• _Given passage_

_ _ _ _

Your dp is not well stated. A dp is used whenever the same result is used over and over again. In this case, dp[m][n][state] should represent the same strings being chosen over and over. However, this is not true, because you are crossing states (i.e. for you visiting the first string and then the second is different than visiting the second and then the first). In order to use dp appropriately, you should have a clear visiting order for each of the states. See the following code. We visit the strings in order, from 0 to len - 1.

int letsee(int m, int n, int len, int state)
    {
        if(state==len) return 0; // We have visited all strings in the array.
        if(m == 0 && n == 0) return 0;
        if(m < 0 || n < 0)  // You cannot have m nor n lesser than 0
            return -1;
        if(dp[m][n][state] != -1)

_ _ _ _

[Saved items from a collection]
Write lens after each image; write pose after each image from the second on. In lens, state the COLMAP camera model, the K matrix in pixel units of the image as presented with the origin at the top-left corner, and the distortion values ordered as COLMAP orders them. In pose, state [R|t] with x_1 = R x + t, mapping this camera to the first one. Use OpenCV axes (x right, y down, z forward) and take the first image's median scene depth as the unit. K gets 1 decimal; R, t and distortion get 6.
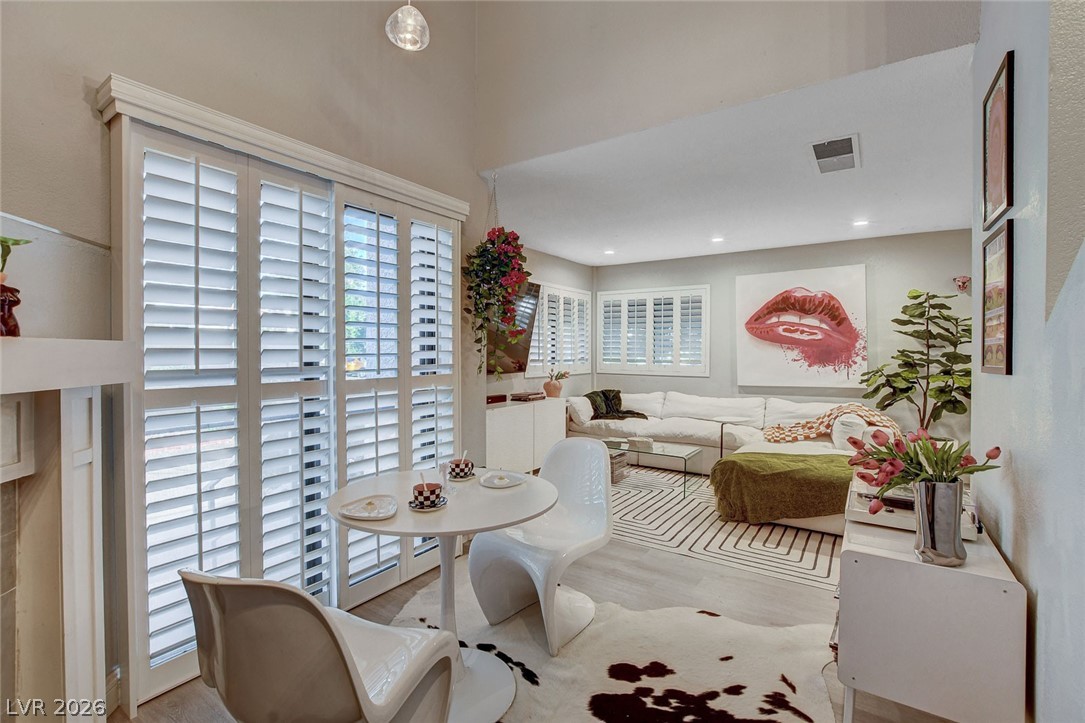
lens RADIAL K [[479.7, 0, 541.6], [0, 479.7, 357.1], [0, 0, 1]] dist [-0.023022, 0.000633]
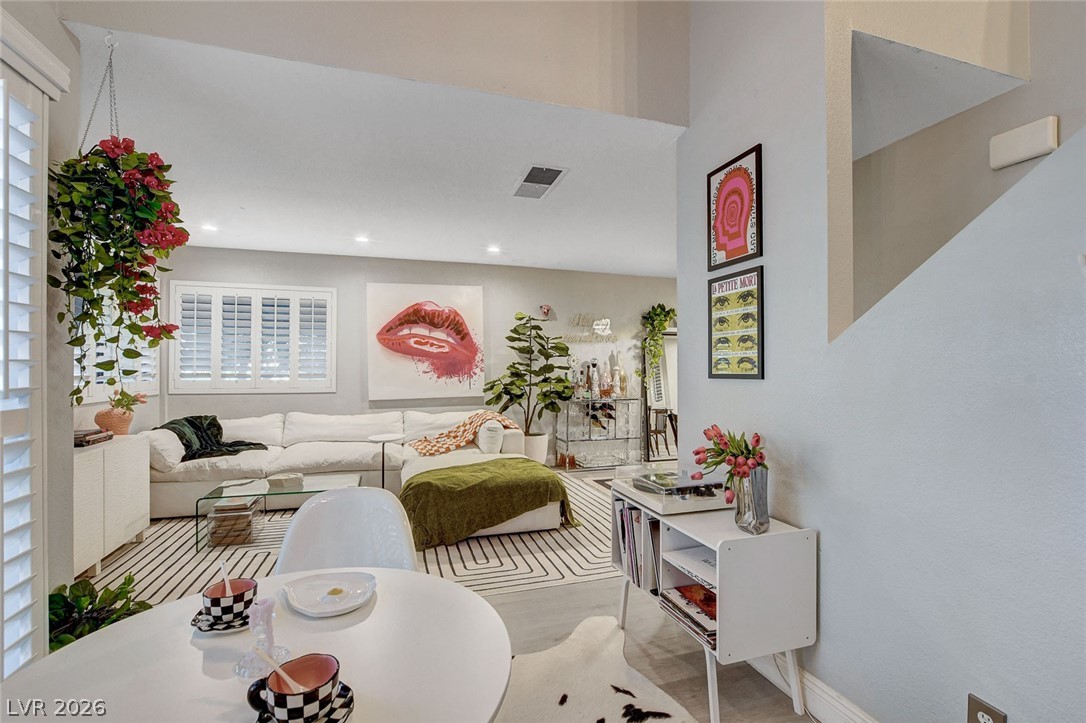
lens RADIAL K [[483.9, 0, 541.9], [0, 483.9, 363.5], [0, 0, 1]] dist [-0.023038, 0.000271]
pose [[0.614170, 0.001236, 0.789172, -0.140701], [0.009744, 0.999911, -0.009149, -0.000210], [-0.789113, 0.013309, 0.614104, 0.179874]]
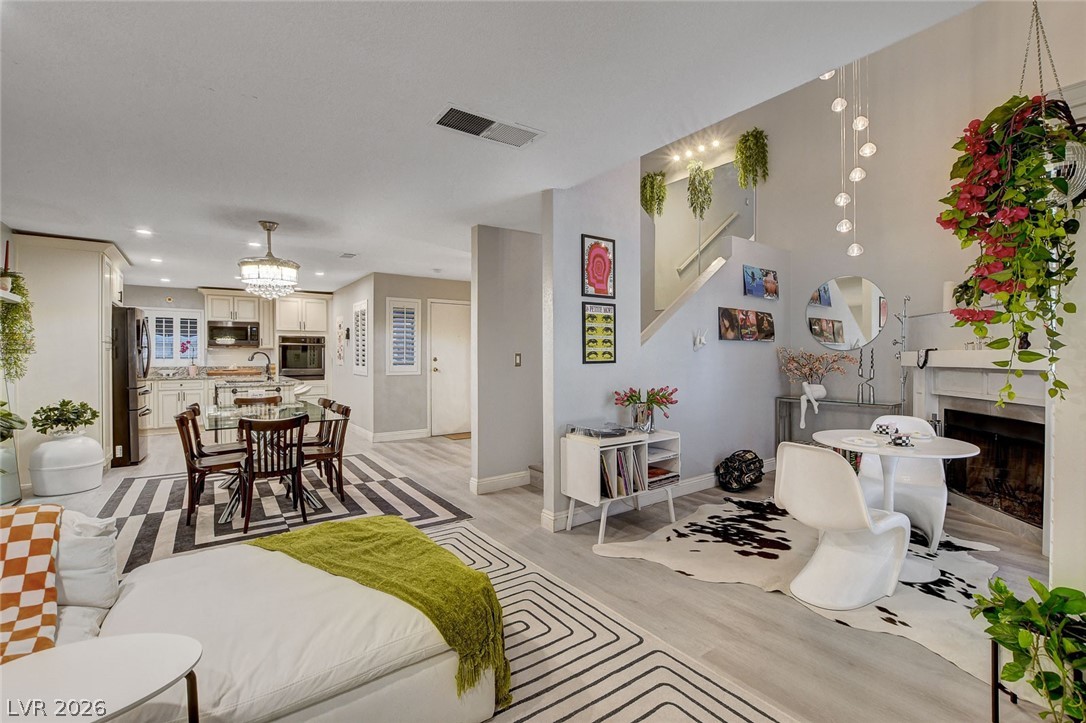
lens RADIAL K [[477.6, 0, 544.1], [0, 477.6, 359.6], [0, 0, 1]] dist [-0.021037, 0.000245]
pose [[-0.941511, -0.005363, 0.336940, 0.130682], [0.001139, 0.999817, 0.019098, -0.009120], [-0.336981, 0.018365, -0.941332, 1.026071]]
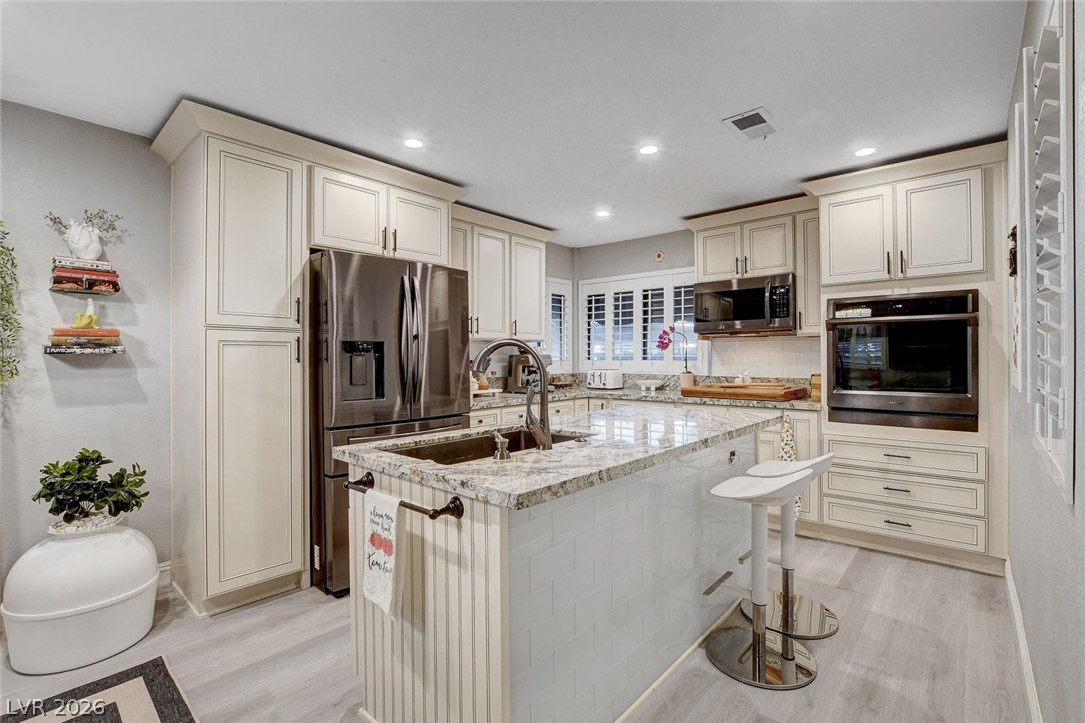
lens RADIAL K [[498.0, 0, 543.3], [0, 498.0, 356.8], [0, 0, 1]] dist [-0.018129, 0.000344]
pose [[0.120755, -0.004206, 0.992673, 0.893041], [0.017199, 0.999850, 0.002144, 0.004752], [-0.992533, 0.016814, 0.120809, 0.047542]]
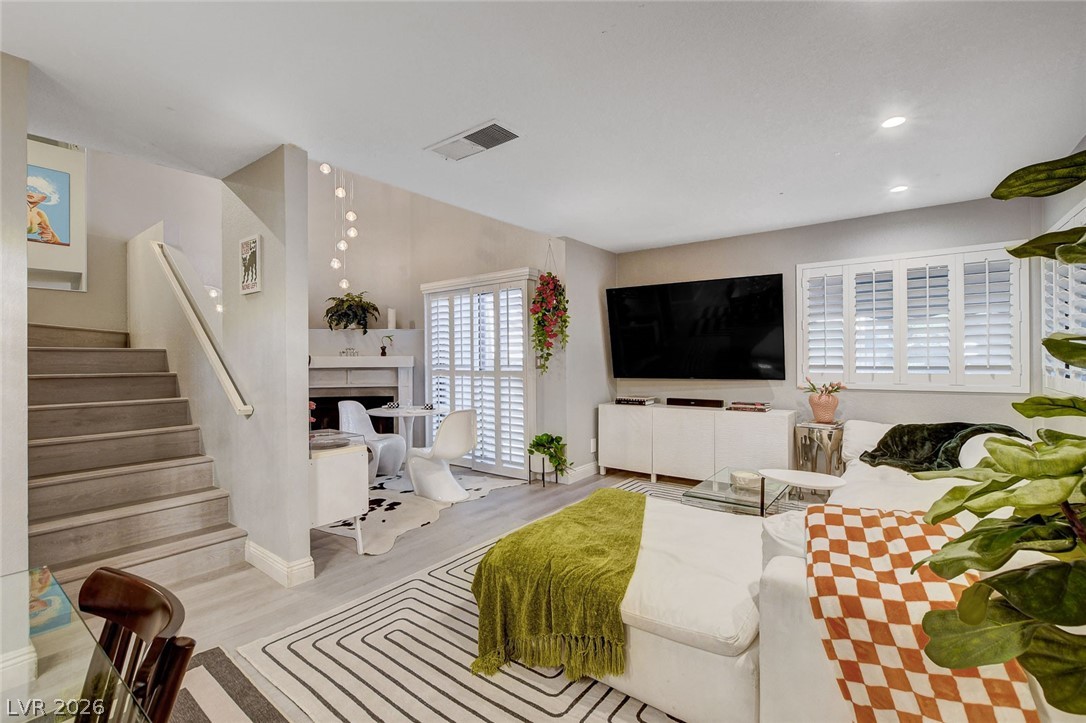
lens RADIAL K [[480.2, 0, 542.1], [0, 480.2, 357.1], [0, 0, 1]] dist [-0.023022, 0.000633]
pose [[-0.058469, -0.005496, -0.998274, 0.879412], [-0.003776, 0.999979, -0.005284, -0.002865], [0.998282, 0.003461, -0.058489, 0.678063]]
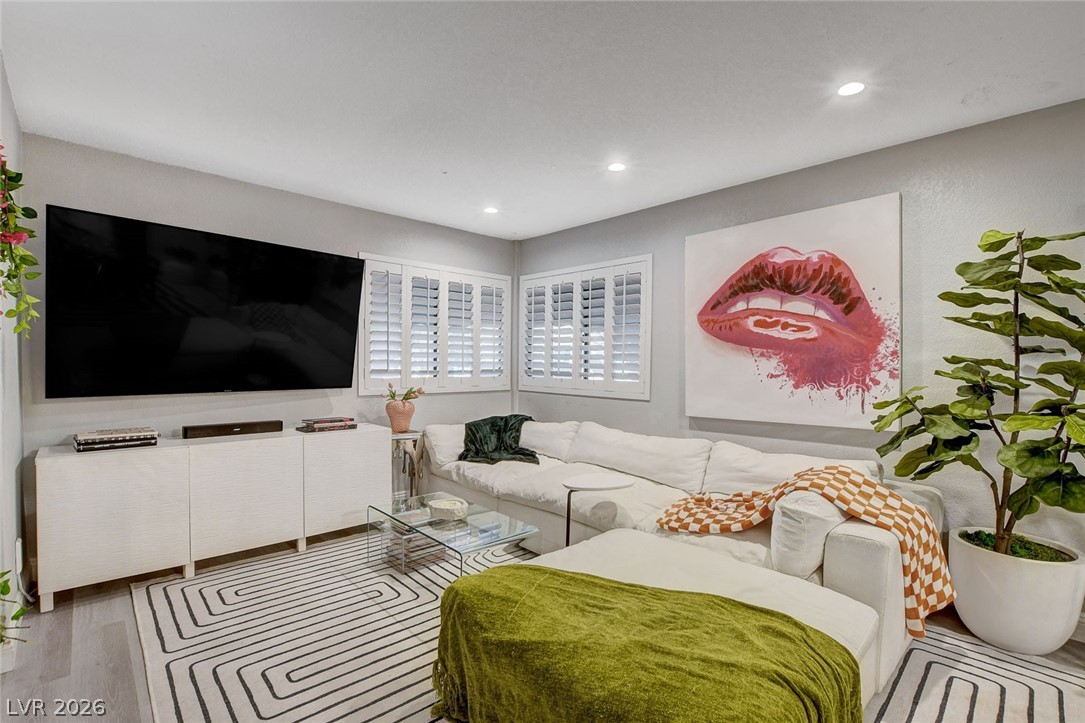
lens RADIAL K [[493.7, 0, 541.8], [0, 493.7, 378.3], [0, 0, 1]] dist [-0.025352, 0.000919]
pose [[0.977498, 0.014817, -0.210423, 0.413334], [-0.010931, 0.999748, 0.019619, 0.000846], [0.210660, -0.016877, 0.977414, 0.395369]]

_ _ _ _

• _What you will do_
a) Write out the dynamic programming answer from "Your dp is not" up to and including "in the array.".
b) Extend the dynamic programming answer, picking up right after the point where it stops.

• _Answers to the tasks_
a)
Your dp is not well stated. A dp is used whenever the same result is used over and over again. In this case, dp[m][n][state] should represent the same strings being chosen over and over. However, this is not true, because you are crossing states (i.e. for you visiting the first string and then the second is different than visiting the second and then the first). In order to use dp appropriately, you should have a clear visiting order for each of the states. See the following code. We visit the strings in order, from 0 to len - 1.

int letsee(int m, int n, int len, int state)
    {
        if(state==len) return 0; // We have visited all strings in the array.

b)
            return dp[m][n][state];

        // If we don't have enough zeros or ones for this item, just ignore it, and get the answer
        // from the next item
        if(m<freq[state][0] || n<freq[state][1])
            return dp[m][n][state]=letsee(m,n,len,state+1);

        dp[m][n][state]=1   // We can at least choose strs[state] to produce.

        // Notice the start of the cycle, it avoids checking the same state
        for(int i = state + 1 ; i < len; i++)
        {
            dp[m][n][state]=max(dp[m][n][state],letsee(m-freq[state][0],n-freq[state][1],len,state+1)+1);
        }

        return dp[m][n][state];
    }

If you have any questions, feel free to ask!